Ma non sono solo questi gli impegni del datore di lavoro, che dovrà invece adempiere a una serie di compiti ben precisi. Dal controllo del rispetto dei limiti di legge del prestito (perché la rata non superi il 20% dello stipendio al netto di eventuali trattenute assistenziali e previdenziali, di assegni famigliari, di straordinari o premi ricevuti), alla garanzia del pagamento puntuale della rata.

Nel caso ad esempio in cui i calcoli portassero a una quota cedibile inferiore, il datore di lavoro potrà contestare il contratto e chiedere alla società finanziaria di ridurre la rata concessa.

Quando il datore di lavoro può rifiutare di dare il suo benestare?

Tuttavia c’è un caso che può portare il titolare dell’azienda presso la quale il soggetto richiedente presta servizio a rifiutare di concedere il suo assenso alla cessione del quinto, ed è quello in cui il dipendente abbia già un contratto di cessione del quinto in corso.

La sottoscrizione di un precedente prestito con cessione del quinto comporta infatti che si apra una cessione del doppio quinto, definita anche delega di pagamento. Perché questo accada, è necessario che sussistano nuove condizioni evidentemente differenti dalle precedenti.

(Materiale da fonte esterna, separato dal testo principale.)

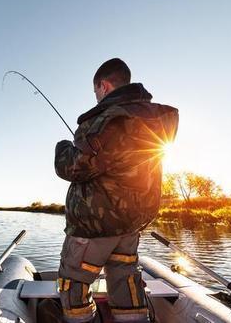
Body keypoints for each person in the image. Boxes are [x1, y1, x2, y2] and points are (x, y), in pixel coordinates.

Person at [54, 58, 179, 323]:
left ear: (104, 85)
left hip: (94, 226)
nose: (97, 97)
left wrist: (62, 148)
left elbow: (76, 167)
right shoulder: (153, 117)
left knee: (73, 283)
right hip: (131, 224)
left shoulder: (107, 118)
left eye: (96, 91)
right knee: (125, 279)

La cessione del doppio quinto

La delega di pagamento è una forma di finanziamento che segue le stesse regole della cessione del quinto, con la differenza che la rata del prestito è esattamente il doppio rispetto a quella stabilita per la formula principale di prestito con cessione di un quinto dello stipendio.

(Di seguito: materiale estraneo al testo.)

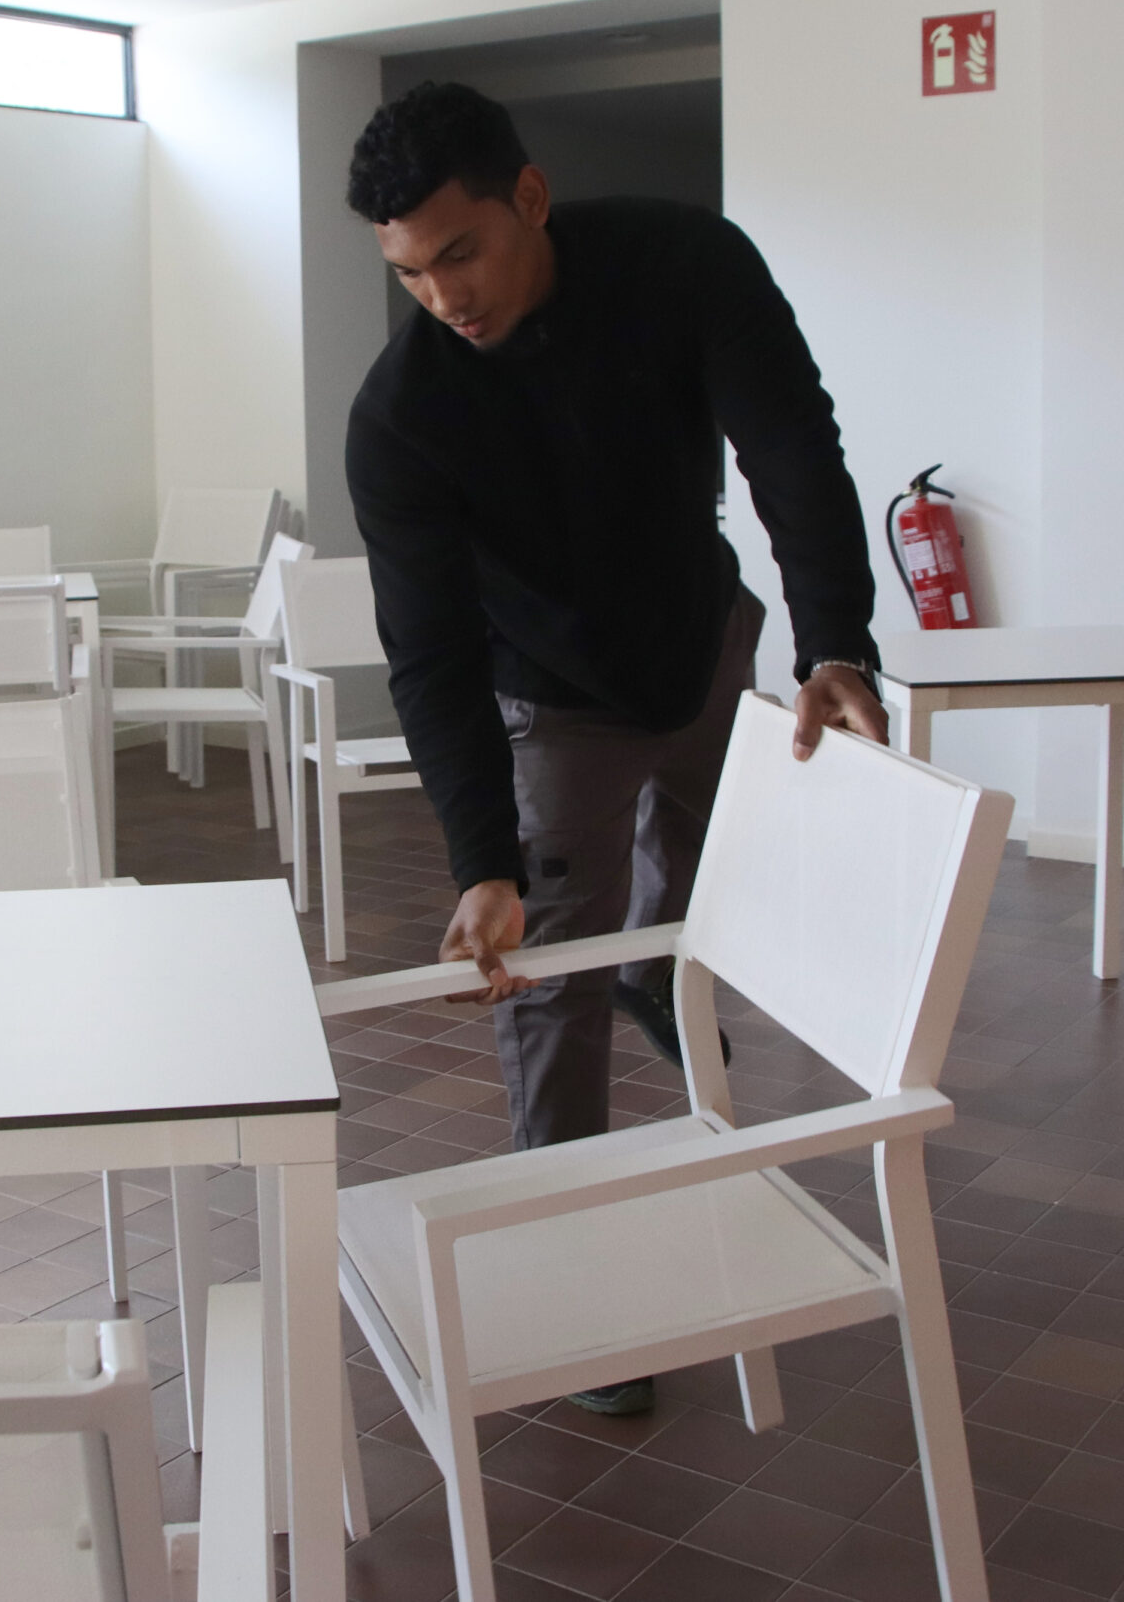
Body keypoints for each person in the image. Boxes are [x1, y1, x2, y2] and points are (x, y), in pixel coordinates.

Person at [343, 82, 887, 1411]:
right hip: (555, 696)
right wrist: (482, 861)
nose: (443, 296)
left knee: (703, 875)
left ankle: (658, 968)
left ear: (529, 198)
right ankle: (572, 1267)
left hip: (702, 639)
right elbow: (429, 655)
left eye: (461, 252)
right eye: (409, 273)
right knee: (552, 964)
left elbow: (790, 442)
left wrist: (836, 643)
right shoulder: (402, 416)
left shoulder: (683, 260)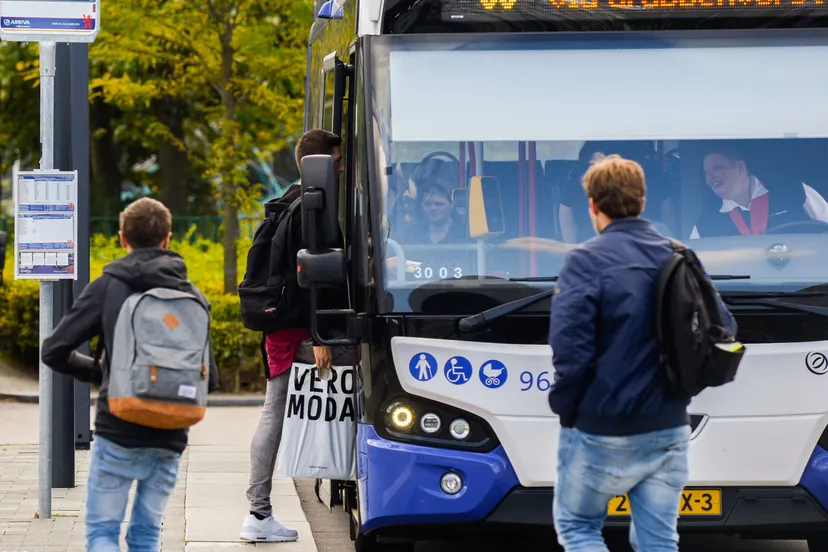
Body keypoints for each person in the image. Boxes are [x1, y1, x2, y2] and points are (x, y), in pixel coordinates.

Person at [547, 154, 737, 551]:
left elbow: (570, 348)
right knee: (658, 540)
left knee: (579, 529)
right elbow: (725, 328)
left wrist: (567, 407)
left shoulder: (584, 261)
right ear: (643, 200)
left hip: (600, 423)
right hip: (668, 425)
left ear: (593, 206)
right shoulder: (680, 255)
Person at [41, 197, 220, 552]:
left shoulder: (109, 286)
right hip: (171, 432)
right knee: (146, 536)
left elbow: (54, 349)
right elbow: (209, 378)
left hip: (118, 426)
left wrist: (104, 373)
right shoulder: (190, 294)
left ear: (123, 238)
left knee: (103, 533)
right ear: (168, 238)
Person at [241, 128, 356, 543]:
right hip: (297, 331)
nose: (343, 167)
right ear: (320, 164)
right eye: (337, 160)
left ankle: (259, 511)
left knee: (274, 411)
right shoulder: (310, 209)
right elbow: (311, 277)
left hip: (284, 326)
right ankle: (257, 512)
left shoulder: (289, 203)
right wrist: (321, 335)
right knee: (274, 411)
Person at [690, 144, 828, 239]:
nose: (710, 177)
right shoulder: (707, 220)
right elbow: (693, 266)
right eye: (706, 173)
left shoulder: (792, 190)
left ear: (740, 166)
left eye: (716, 168)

La cessione del doppio quinto consente infatti di raddoppiare l’ammontare del finanziamento a fronte di una rata calcolata al 40% dello stipendio netto mensile. La somma concessa in prestito è di norma per un ammontare massimo di 60.000 euro e sempre per un periodo di 120 mesi.

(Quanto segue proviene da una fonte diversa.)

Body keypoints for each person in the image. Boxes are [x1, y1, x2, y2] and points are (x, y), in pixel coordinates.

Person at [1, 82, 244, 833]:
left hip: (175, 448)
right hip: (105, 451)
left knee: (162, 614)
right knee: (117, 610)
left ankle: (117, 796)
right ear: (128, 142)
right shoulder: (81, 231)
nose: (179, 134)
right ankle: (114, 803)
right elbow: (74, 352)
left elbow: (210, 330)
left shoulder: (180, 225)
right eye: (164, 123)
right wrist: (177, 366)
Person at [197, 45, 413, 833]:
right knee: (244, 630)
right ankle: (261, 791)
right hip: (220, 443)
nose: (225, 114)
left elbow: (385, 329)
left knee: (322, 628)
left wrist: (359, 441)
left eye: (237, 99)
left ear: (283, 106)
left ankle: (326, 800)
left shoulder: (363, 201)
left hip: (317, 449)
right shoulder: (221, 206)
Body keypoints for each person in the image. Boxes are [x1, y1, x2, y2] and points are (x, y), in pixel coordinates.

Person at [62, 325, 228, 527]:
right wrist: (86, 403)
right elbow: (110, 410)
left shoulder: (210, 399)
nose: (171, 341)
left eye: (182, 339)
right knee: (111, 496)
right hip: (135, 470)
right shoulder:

Quando è l’istituto finanziatore a rifiutare la cessione del quinto?

In linea di massima il datore di lavoro deve concedere al dipendente la cessione del quinto. I principali casi di rifiuto riguardano invece l’istituto finanziatore, visto che i requisiti richiesti per accedere al prestito sono numerosi e molto stringenti.

Questi i principali motivi che possono portare la banca a rifiutare una richiesta di cessione del quinto:

  • scarsa anzianità lavorativa del dipendente;
  • azienda non rispondente ai requisiti;
  • stato di salute del dipendente;
  • reddito mensile insufficiente;
  • contratto di lavoro non adeguato;
  • valutazione negativa dell’assicurazione.

Uno dei fattori che determinano l’ammontare del prestito ottenibile con cessione del quinto è l’anzianità lavorativa. Quanti più anni il dipendente avrà di TFR maturato, tanto più solida sarà la garanzia prestata. Se invece si lavora da poco tempo e la capienza del TFR è insufficiente a costituire garanzia, allora l’istituto finanziatore potrà rifiutare di concedere il prestito.

Al contrario, può accadere che sia imminente il pensionamento del soggetto richiedente: anche in questo caso, l’istituto finanziatore con molta probabilità rifiuterà di concedere il prestito perché non sussistono le garanzie necessarie.

Può accadere anche che l’azienda non risponda ai requisiti richiesti per la cessione del quinto, ad esempio quando ha un bilancio negativo, un patrimonio netto in passivo o presenti ritardi nel versamento delle quote di cessione attive.

Allo stesso modo, può darsi che le dimensioni dell’azienda non siano tali da garantire sicurezza all’istituto finanziatore: di norma, l’azienda deve avere un minimo di 16 dipendenti. È inoltre necessario che sia costituita da almeno 24 mesi e che abbia depositato almeno i primi 2 bilanci. Difficilmente in mancanza di questi requisiti l’assicurazione che dovrà concedere la polizza rischio vita e impiego darà il suo assenso al prestito.

Infine a influire sul giudizio finale contribuiscono il reddito mensile e il tipo di contratto, perché al netto della rata il cliente dovrà avere una disponibilità di almeno 500 euro mensili, il reddito minimo di sussistenza.

Non potrà infine accedere a un prestito con cessione del quinto chi è in possesso di un contratto di apprendistato o part-time verticale.